Balancing the budget is not just a federal problem, but a state one as well. The Great Recession resulted in some of the worst state revenues and budget shortages of all time. According to a report on state budgets by the centre for Budget Policy Priorities, dozens of states faced shortfalls of hundreds of millions — or even billions — of dollars.
24/7 Wall St. examined the 10 states that had budget shortfalls of 27% or more of their general funds for fiscal year 2011 — the states that were short the most money before they balanced their budgets. For the most part, the states with the worst budget gaps also had among the most anemic economies. Because of their budget shortfalls, all of them have been forced to make dramatic cuts to government services.

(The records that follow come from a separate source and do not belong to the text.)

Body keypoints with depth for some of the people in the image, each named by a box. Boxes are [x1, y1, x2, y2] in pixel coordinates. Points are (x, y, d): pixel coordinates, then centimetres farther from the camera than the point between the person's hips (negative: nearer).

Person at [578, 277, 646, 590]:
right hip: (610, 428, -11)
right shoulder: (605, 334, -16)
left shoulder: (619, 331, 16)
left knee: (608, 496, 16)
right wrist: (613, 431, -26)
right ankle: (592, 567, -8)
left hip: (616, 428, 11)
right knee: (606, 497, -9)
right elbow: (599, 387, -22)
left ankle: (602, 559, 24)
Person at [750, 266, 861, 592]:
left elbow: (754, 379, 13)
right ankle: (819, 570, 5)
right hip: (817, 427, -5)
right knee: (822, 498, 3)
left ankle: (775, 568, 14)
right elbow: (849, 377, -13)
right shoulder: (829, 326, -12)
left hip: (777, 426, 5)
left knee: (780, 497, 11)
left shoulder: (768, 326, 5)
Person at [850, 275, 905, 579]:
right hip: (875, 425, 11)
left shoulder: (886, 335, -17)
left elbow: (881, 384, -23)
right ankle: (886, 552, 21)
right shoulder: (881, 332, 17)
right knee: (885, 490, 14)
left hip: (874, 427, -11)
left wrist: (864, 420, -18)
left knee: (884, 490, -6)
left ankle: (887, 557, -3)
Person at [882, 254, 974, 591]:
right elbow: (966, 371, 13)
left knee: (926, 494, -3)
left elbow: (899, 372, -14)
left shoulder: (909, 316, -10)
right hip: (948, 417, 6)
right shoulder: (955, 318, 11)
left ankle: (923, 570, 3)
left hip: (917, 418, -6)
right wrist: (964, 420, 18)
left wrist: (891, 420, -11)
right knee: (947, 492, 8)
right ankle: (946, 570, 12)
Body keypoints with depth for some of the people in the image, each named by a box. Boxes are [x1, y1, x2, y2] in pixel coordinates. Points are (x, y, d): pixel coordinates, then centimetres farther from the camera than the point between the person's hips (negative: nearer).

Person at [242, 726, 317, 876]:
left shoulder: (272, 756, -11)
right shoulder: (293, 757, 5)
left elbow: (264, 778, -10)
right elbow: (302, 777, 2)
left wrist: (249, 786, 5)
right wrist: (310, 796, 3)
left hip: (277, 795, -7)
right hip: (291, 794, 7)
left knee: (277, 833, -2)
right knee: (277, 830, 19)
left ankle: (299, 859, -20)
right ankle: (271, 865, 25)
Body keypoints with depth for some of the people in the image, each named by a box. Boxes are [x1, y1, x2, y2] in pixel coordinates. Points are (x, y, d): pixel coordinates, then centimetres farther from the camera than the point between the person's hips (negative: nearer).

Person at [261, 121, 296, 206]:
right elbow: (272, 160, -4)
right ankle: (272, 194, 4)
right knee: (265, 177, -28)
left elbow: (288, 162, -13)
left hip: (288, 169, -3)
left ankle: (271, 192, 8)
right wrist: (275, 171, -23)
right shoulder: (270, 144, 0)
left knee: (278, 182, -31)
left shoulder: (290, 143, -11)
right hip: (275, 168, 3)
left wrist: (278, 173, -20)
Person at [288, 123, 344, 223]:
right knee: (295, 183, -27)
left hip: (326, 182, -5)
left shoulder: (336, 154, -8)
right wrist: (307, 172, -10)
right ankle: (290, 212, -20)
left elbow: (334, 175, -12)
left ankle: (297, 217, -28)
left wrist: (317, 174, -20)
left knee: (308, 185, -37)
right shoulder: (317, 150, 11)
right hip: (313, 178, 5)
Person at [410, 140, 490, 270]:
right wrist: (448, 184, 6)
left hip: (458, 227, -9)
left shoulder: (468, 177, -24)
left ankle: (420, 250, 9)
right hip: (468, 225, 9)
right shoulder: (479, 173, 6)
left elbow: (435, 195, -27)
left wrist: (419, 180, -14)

Every state but Vermont is required by its own law to balance the budget. In order to do so, state governments have to take extreme measures, instituting deep cuts that often hurt a diversity of residents. In the 2011 fiscal year, 29 states made cuts to services benefiting the disabled and elderly, 34 reduced funds for K-12 and early education, and all but six states reduced positions, benefits or wages of government employees.
The housing crisis was one of the primary causes for many of the largest budget deficits. The housing markets in states such as Nevada, Illinois and Arizona — all of which are on the list — have been hit particularly hard. Home values in Nevada declined the largest amount in the country between 2006 and 2010. Home values in Arizona decreased the fifth-largest amount over that same period. Sick housing markets weaken the economy and lower tax bases, which hurts state revenues and in turn helps create a budget gap.

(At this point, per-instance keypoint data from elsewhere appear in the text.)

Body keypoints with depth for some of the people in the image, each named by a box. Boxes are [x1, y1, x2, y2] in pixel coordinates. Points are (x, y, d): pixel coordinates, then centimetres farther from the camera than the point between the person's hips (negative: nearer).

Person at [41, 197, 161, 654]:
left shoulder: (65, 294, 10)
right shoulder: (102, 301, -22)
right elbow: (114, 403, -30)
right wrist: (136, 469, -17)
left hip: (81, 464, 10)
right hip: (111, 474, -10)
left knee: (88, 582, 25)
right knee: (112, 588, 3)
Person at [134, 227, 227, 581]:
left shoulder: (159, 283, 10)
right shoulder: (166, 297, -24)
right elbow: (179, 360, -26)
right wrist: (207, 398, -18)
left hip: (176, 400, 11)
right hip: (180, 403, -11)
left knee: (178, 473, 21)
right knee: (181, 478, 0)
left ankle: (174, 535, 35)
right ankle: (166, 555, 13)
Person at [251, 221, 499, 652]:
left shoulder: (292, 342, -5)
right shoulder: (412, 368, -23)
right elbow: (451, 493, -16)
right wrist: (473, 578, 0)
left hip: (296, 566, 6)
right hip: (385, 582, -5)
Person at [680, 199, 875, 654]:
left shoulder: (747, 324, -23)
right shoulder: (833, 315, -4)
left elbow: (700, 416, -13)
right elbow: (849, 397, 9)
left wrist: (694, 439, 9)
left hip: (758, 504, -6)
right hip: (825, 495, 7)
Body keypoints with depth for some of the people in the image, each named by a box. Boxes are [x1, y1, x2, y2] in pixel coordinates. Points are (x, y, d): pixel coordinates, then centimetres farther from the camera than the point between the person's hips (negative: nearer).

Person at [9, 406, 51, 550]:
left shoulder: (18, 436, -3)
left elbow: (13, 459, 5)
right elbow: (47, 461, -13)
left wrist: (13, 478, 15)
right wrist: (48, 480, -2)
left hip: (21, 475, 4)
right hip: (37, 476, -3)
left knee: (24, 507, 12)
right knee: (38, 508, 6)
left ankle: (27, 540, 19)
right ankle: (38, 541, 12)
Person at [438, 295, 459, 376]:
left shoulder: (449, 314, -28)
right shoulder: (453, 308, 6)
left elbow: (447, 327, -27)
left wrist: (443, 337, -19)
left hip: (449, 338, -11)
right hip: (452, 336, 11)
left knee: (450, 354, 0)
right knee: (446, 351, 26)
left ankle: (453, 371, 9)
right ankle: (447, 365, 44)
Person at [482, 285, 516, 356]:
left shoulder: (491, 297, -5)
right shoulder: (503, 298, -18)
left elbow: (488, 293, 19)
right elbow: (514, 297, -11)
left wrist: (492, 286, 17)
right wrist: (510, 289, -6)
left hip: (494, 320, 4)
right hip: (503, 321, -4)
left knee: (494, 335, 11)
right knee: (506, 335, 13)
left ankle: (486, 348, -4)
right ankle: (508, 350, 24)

Overall, weak state economies contributed to lower revenues and rising budget shortfalls. Not surprisingly, states with slower-growing economies tended to have a larger budget gaps. And although the GDP of every state in the nation grew between 2006 and 2010, seven of the 10 states on this list fell within the 15 states with the smallest increases.

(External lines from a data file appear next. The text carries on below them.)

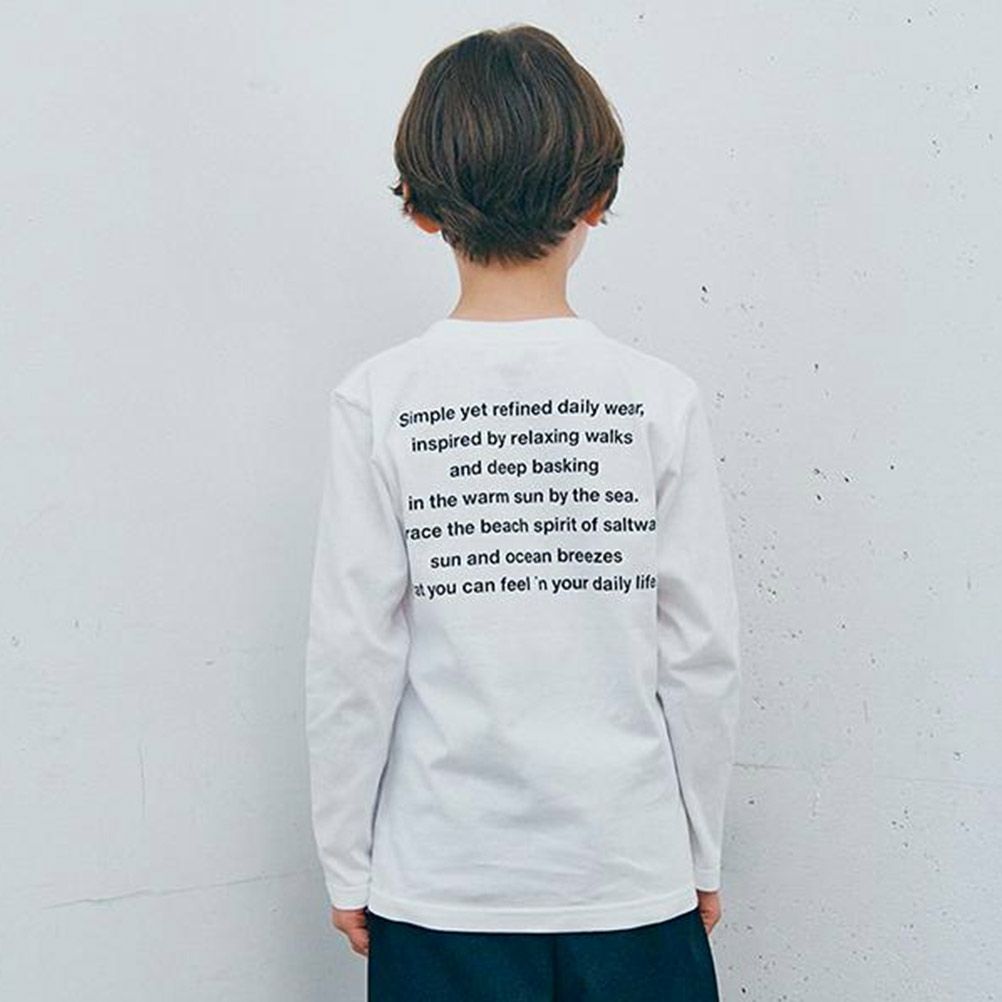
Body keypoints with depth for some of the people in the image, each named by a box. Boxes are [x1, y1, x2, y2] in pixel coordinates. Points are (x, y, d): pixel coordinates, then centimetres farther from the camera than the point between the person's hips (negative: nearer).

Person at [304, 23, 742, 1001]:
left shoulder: (378, 401, -9)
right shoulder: (660, 399, -7)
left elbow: (353, 661, -7)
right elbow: (701, 655, -3)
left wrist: (345, 864, 5)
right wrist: (702, 854, 10)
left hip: (442, 879, 0)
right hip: (633, 872, 1)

While economic slowdowns and housing problems hit most of the states with the worst budget gaps, there were some exceptions. In four of the 10 states, home values actually rose between 2006 and 2010, the worst period of the recession. Similarly, other states with budget shortfalls weathered the recession relatively well and managed to maintain fairly healthy economies. In Washington state, for example, the median income rose 5.8%, the 16th-most in the country, while GDP increased 13.4%, the 12th most.